Associates at the Dallas firm Bell Nunnally & Martin left a meeting Monday morning grinning ear-to-ear after being told they are receiving a raise between $40,000 and $48,000, effective immediately.
The 54-lawyer firm is matching the first-year pay adjustments made last summer by more than a dozen much larger firms in Texas after New York powerhouse Cravath, Swaine & Moore – considered the precedent setter for BigLaw pay – announced that it would increase its first-year associate salaries to $180,000.
Bell Nunnally currently has 17 associates and two more joining Sept. 1 fresh out of law school.
Asked if the recent BigLaw salary trend affected the firm’s decision, Bell Nunnally managing partner Jim Skochdopole said, “we make our own decisions, but those decisions are based in large part on the ability to continue to attract and retain the best associates.”
Skochdopole said the $180,000 first-year package includes a $165,000 base salary, as well as three guaranteed $5,000 bonuses: one “graduation bonus,” one “starting bonus,” and one “guaranteed year-end bonus.”

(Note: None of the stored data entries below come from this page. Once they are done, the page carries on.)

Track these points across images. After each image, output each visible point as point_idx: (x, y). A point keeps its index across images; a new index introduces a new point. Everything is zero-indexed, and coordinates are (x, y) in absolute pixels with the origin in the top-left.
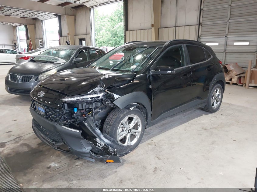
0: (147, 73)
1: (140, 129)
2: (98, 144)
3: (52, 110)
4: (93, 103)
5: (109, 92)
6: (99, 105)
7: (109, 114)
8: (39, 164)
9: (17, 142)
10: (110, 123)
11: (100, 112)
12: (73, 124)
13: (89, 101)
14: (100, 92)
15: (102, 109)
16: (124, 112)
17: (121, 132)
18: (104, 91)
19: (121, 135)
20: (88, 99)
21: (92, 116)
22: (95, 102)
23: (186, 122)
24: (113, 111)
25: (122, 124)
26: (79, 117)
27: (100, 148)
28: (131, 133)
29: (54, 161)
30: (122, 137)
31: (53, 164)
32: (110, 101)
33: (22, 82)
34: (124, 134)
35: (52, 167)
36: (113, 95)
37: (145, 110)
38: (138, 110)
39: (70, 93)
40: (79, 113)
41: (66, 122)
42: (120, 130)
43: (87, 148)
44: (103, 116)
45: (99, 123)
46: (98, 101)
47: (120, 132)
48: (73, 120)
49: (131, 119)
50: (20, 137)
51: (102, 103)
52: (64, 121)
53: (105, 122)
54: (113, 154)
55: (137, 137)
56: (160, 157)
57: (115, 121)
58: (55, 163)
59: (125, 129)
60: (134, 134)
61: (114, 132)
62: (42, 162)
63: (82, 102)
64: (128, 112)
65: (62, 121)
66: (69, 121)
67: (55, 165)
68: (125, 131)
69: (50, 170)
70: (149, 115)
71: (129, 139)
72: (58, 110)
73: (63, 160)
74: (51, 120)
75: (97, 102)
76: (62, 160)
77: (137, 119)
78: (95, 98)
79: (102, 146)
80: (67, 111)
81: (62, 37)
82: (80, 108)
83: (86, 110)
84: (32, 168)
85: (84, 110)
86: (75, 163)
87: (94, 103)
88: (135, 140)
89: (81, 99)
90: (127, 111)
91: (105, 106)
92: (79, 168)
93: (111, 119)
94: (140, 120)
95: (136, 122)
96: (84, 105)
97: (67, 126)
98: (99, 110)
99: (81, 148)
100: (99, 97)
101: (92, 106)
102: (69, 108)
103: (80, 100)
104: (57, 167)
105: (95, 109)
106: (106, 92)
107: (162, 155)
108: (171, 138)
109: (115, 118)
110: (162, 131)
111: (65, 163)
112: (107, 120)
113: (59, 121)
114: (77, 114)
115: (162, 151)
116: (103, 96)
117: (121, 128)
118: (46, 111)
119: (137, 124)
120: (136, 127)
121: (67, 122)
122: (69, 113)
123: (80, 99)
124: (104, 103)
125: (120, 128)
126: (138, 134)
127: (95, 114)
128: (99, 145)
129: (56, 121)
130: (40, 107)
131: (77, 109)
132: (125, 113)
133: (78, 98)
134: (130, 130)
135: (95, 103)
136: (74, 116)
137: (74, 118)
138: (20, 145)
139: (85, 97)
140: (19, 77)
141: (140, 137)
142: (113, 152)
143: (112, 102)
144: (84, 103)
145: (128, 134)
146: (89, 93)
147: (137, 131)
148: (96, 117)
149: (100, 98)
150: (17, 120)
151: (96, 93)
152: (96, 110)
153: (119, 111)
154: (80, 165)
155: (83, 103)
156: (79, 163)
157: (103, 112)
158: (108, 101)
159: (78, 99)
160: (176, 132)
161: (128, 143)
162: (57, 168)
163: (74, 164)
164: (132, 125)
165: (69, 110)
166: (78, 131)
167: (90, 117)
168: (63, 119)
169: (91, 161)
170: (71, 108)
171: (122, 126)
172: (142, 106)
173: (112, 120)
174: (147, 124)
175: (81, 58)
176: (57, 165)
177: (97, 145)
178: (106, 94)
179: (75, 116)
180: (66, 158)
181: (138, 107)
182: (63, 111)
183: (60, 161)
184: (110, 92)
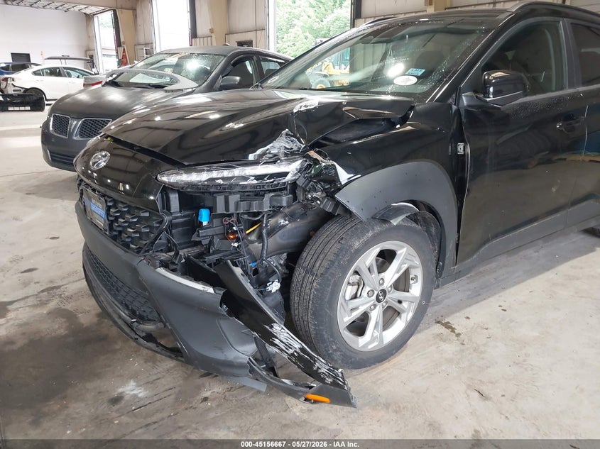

Fourth-year associates, on the other hand, will make a base salary of $190,000, plus a guaranteed year-end bonus of $5,000. The most senior associates will receive guaranteed bonuses of $10,000.
Skochdopole said the firm’s previous associate bonus structure was “discretionary” and was evaluated on an individual basis of performance, contribution, and career development, which resulted in allowing “aggressive compensation to strong performers.

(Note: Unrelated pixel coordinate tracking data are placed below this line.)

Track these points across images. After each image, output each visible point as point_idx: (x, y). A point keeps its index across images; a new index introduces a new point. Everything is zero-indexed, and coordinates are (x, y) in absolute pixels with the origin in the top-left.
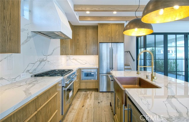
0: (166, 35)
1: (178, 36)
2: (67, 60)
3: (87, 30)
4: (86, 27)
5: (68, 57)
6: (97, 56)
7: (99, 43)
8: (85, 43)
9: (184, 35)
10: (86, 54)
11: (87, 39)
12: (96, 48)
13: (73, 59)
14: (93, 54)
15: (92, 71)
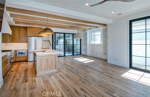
0: (64, 34)
1: (70, 35)
2: (5, 46)
3: (20, 29)
4: (20, 27)
5: (6, 44)
6: (27, 43)
7: (28, 36)
8: (19, 36)
9: (72, 34)
10: (20, 42)
11: (20, 34)
12: (26, 39)
13: (10, 45)
14: (24, 42)
15: (24, 51)
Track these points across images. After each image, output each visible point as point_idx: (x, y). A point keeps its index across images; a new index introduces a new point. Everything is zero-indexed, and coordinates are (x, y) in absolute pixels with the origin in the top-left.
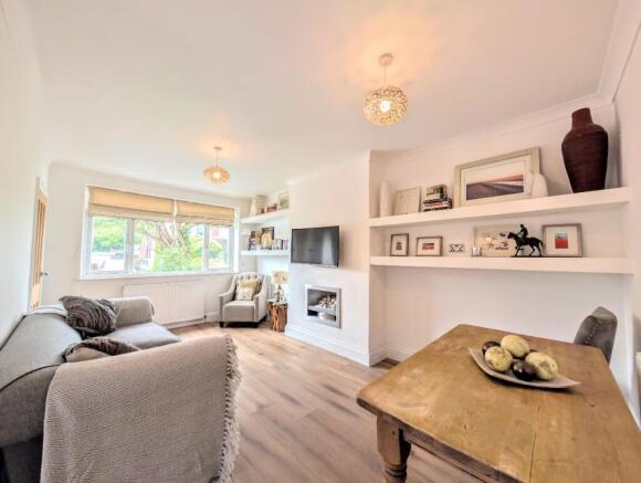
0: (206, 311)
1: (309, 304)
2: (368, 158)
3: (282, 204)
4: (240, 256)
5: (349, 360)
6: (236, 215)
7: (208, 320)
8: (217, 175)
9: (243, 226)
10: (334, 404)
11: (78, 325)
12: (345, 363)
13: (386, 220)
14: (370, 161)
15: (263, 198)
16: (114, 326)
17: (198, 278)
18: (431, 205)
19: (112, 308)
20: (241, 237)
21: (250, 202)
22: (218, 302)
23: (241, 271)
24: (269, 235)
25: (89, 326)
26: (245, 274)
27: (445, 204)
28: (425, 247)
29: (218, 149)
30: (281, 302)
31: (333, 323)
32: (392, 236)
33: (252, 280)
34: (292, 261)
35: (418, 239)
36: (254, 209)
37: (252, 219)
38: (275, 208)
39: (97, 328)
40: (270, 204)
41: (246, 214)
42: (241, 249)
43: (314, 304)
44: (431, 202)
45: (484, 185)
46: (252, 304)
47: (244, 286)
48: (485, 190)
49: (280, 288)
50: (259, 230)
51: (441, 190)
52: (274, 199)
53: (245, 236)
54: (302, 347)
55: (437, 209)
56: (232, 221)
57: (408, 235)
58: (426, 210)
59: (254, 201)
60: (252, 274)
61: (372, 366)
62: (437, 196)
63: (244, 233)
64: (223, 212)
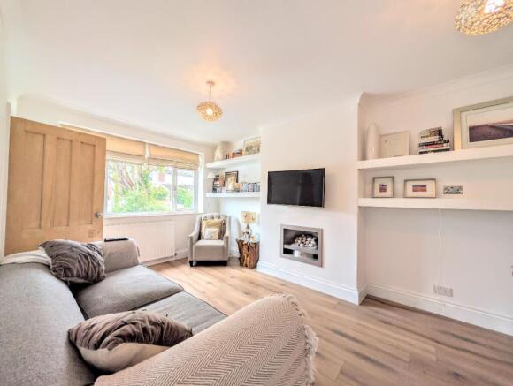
0: (177, 250)
1: (285, 243)
2: (358, 101)
3: (247, 150)
4: (206, 199)
5: (337, 299)
6: (200, 160)
7: (178, 257)
8: (210, 111)
9: (208, 170)
10: (357, 354)
11: (66, 275)
12: (335, 302)
13: (372, 163)
14: (359, 105)
15: (226, 144)
16: (103, 274)
17: (169, 217)
18: (426, 147)
19: (100, 253)
20: (206, 180)
21: (214, 148)
22: (189, 241)
23: (205, 212)
24: (233, 178)
25: (78, 276)
26: (208, 214)
27: (445, 146)
28: (415, 189)
29: (211, 83)
30: (251, 241)
31: (315, 261)
32: (374, 178)
33: (216, 220)
34: (269, 202)
35: (406, 181)
36: (218, 154)
37: (216, 164)
38: (240, 153)
39: (86, 277)
40: (236, 149)
41: (211, 159)
42: (206, 191)
43: (290, 243)
44: (427, 145)
45: (492, 127)
46: (221, 243)
47: (209, 226)
48: (493, 132)
49: (248, 227)
50: (222, 174)
51: (439, 132)
52: (238, 145)
53: (210, 179)
54: (282, 285)
55: (435, 151)
56: (197, 165)
57: (393, 178)
58: (421, 153)
59: (219, 147)
60: (215, 214)
61: (361, 304)
62: (435, 139)
63: (209, 177)
64: (188, 157)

“Because we have such strong associates, the new system assumes strong performance [across the board] and aggressively compensates everybody,” he said.
When asked if the associate pay raise would affect partner compensation, firm leaders said the two compensation structures are independent from one another.
“We have a partnership compensation policy that we’ve been very pleased with… we don’t see or feel a need to change that at this time,” said Christopher Trowbridge, one of the management committee members.
The announcement also comes as elite national firms continue to shake up the Texas legal market as they open up shop in Dallas and Houston by poaching top partner- and associate-level legal talent by offering astronomically higher salaries.
“While global and national firms are coming to Dallas, our firm is thriving in Dallas as a medium-sized firm,” Trowbridge said.
Jeff Lowenstein, who is also on the management committee, said an important benefit resulting from large firms moving to Dallas is the legal talent that is drawn to the city from elsewhere.
“We know we can compete with any firm as far as a place to go work and spend your career,” Lowenstein said. “We want to make sure that compensation doesn’t get in the way of people seeing what a great place this is to work.
“We’re confident that once they get here, it’s a place they want to spend their career,” Lowenstein added.